If both remain with their current teams, Muckenhirn and Wolfe will have plenty of time to get to know each other as opponents. Later this month, Tri-City hosts Aberdeen for three games Aug. 17-18 at Joseph L. Bruno Stadium, which sits on the campus of Hudson Valley Community College in Troy, NY.

As for playing baseball for a career, Wolfe notes that a player has to love the game, something he, indeed, does.

“Pro ball has been fun so far, I’ve enjoyed every minute of it,” he said. “It’s a grind and you have to really enjoy baseball to get through it.”

The first two months have been full of adjustments for Wolfe.

“I’ve learned a lot so far and have gotten to play a few new positions ,which has been very exciting,” he said. “The only adjustment to make is really just the wood-bat part of it, because most of the kids in this league are the best of the best players who we both played against all of our college careers.”

The adjustments that have to be made come on the field and away from it, according to Muckenhirn.

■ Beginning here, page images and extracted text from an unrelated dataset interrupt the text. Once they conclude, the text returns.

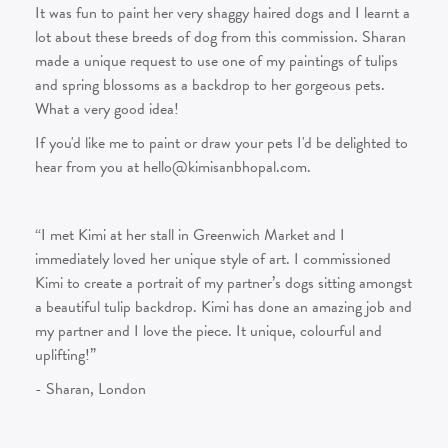
It was fun to paint her very shaggy haired dogs and I learnt a
lot about these breeds of dog from this commission. Sharan
made a unique request to use one of my paintings of tulips
and spring blossoms as a backdrop to her gorgeous pets.
What a very good idea!
If you'd like me to paint or draw your pets I'd be delighted to
hear from you at hello@kimisanbhopal.com.
“I met Kimi at her stall in Greenwich Market and I
immediately loved her unique style of art. I commissioned
Kimi to create a portrait of my partner’s dogs sitting amongst
a beautiful tulip backdrop. Kimi has done an amazing job and
my partner and I love the piece. It unique, colourful and
uplifting!”
- Sharan, London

“So far it’s been good. Parts of it are what I expected, and some parts are a little different,” Muckenhirn said of the transition to becoming a professional ball player. “The toughest thing with a long season like this is finding a way to maintain consistency. One outing to the next, I’m always trying to learn so that I don’t make the same mistakes at the end of the year that hurt me at the beginning. I’d say the hardest adjustment is coming in to a new system after a full season of work at school and having to put in the work seven days a week. But things like summer ball the last couple of years definitely helped me prepare to make that adjustment.”

Muckenhirn and Wolfe were the third and fourth Delano players, respectively, ever drafted in baseball. The first was pitcher Tom Traen, who was selected by the Montreal Expos in the 11th round of the 1983 draft, and the second was outfielder Jay Kvasnicka, who was selected by the Minnesota Twins in the eighth round of the 1988 draft.